_What you need to do_
Which lines run from the one containing "undetected until runtime." to the end of the entries below? Retype exactly those, both ends included.

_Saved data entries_
[Start of section]

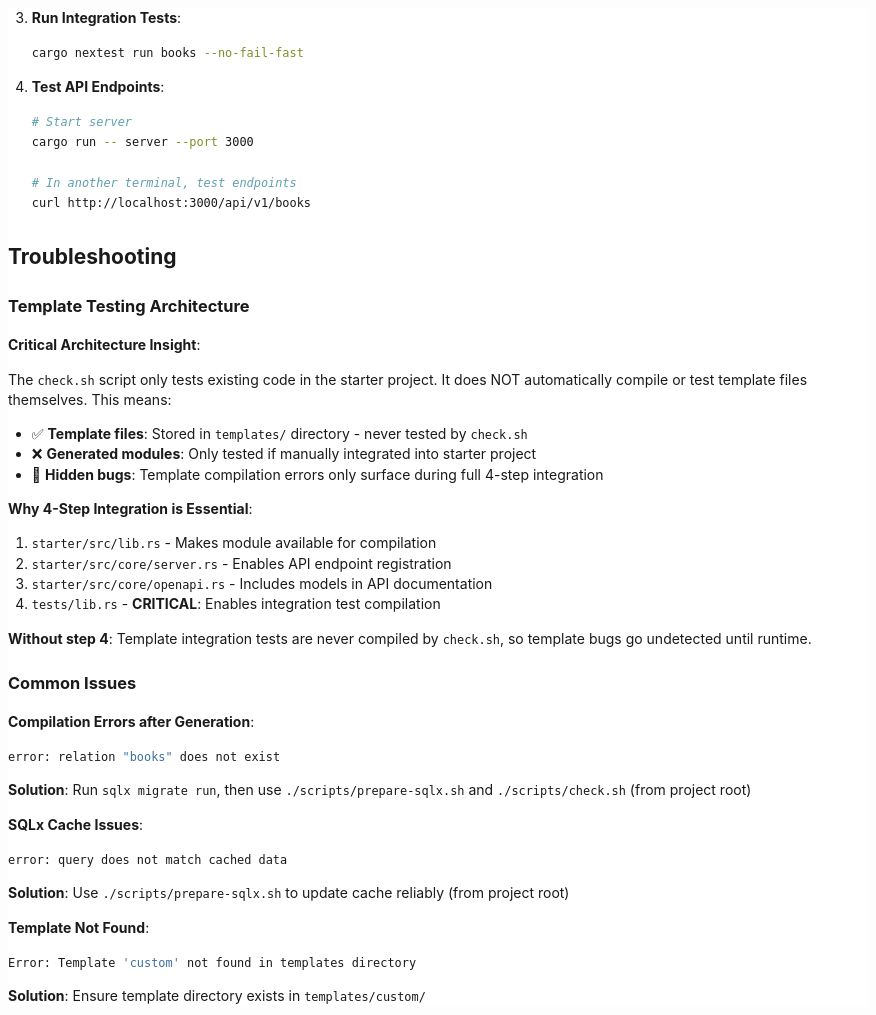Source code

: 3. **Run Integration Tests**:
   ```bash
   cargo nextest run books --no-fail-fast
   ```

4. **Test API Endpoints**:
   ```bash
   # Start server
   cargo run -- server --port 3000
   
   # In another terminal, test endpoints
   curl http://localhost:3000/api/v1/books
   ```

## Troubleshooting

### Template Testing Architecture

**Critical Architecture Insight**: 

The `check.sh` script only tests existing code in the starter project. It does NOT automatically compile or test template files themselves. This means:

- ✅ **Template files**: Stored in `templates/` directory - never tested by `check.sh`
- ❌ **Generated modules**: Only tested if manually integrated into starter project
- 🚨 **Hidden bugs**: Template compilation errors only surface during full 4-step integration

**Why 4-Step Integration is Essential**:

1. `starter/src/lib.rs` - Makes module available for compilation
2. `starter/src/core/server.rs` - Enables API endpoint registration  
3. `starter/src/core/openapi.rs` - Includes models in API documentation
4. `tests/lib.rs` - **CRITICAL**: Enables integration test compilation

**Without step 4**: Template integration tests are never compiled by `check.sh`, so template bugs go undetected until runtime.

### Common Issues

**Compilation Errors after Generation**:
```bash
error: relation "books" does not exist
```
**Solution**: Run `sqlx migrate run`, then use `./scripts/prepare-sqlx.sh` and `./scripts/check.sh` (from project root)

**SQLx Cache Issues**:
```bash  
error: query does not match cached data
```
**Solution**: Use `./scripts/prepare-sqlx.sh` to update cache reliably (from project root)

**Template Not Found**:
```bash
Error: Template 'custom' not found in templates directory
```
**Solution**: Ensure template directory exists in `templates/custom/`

[End of section]

_Reply_
**Without step 4**: Template integration tests are never compiled by `check.sh`, so template bugs go undetected until runtime.

### Common Issues

**Compilation Errors after Generation**:
```bash
error: relation "books" does not exist
```
**Solution**: Run `sqlx migrate run`, then use `./scripts/prepare-sqlx.sh` and `./scripts/check.sh` (from project root)

**SQLx Cache Issues**:
```bash  
error: query does not match cached data
```
**Solution**: Use `./scripts/prepare-sqlx.sh` to update cache reliably (from project root)

**Template Not Found**:
```bash
Error: Template 'custom' not found in templates directory
```
**Solution**: Ensure template directory exists in `templates/custom/`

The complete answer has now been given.